┌──
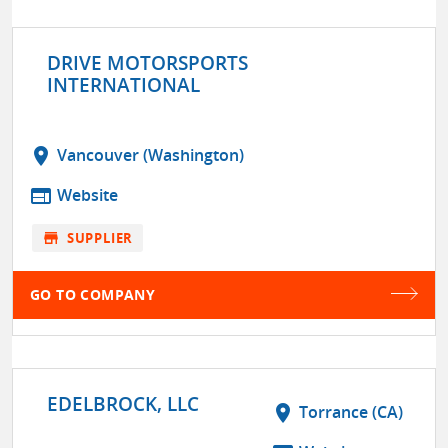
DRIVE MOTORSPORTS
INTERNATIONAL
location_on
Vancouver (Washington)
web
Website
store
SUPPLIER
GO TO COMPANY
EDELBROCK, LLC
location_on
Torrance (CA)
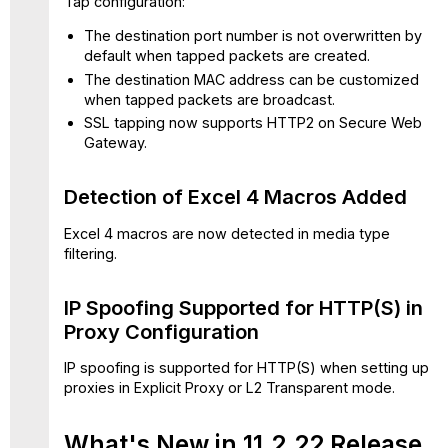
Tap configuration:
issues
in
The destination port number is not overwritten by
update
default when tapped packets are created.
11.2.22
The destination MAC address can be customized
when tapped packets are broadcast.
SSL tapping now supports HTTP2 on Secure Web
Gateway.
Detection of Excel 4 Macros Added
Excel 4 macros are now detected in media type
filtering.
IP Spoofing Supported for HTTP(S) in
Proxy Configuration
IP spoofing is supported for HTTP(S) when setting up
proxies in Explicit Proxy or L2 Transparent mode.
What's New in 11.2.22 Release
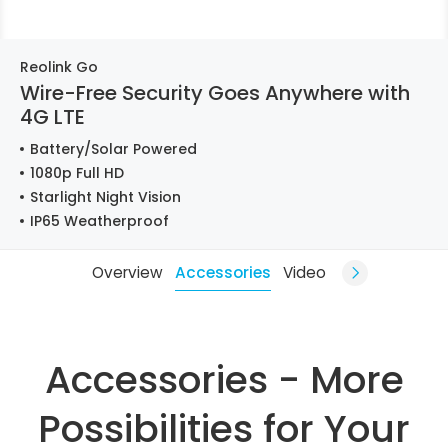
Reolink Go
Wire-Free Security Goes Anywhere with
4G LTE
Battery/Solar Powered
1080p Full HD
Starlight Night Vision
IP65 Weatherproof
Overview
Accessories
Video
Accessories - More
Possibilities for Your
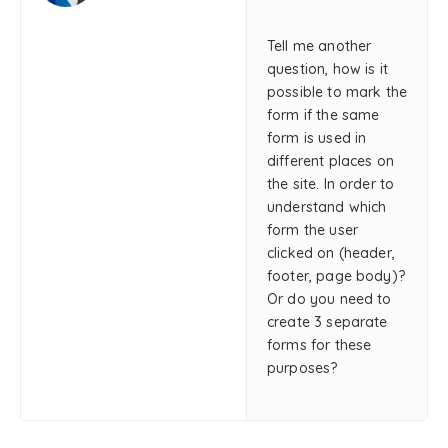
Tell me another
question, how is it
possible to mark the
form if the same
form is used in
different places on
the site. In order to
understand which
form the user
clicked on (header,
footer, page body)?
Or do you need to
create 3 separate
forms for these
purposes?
└──
WORK REQUIRED | Every record above should be transcribed exactly; the pictures stay out of the copy.

RESPONSE FOR THIS EXERCISE |
DRIVE MOTORSPORTS
INTERNATIONAL
location_on
Vancouver (Washington)
web
Website
store
SUPPLIER
GO TO COMPANY
EDELBROCK, LLC
location_on
Torrance (CA)
Tap configuration:
issues
in
The destination port number is not overwritten by
update
default when tapped packets are created.
11.2.22
The destination MAC address can be customized
when tapped packets are broadcast.
SSL tapping now supports HTTP2 on Secure Web
Gateway.
Detection of Excel 4 Macros Added
Excel 4 macros are now detected in media type
filtering.
IP Spoofing Supported for HTTP(S) in
Proxy Configuration
IP spoofing is supported for HTTP(S) when setting up
proxies in Explicit Proxy or L2 Transparent mode.
What's New in 11.2.22 Release
Reolink Go
Wire-Free Security Goes Anywhere with
4G LTE
Battery/Solar Powered
1080p Full HD
Starlight Night Vision
IP65 Weatherproof
Overview
Accessories
Video
Accessories - More
Possibilities for Your
Tell me another
question, how is it
possible to mark the
form if the same
form is used in
different places on
the site. In order to
understand which
form the user
clicked on (header,
footer, page body)?
Or do you need to
create 3 separate
forms for these
purposes?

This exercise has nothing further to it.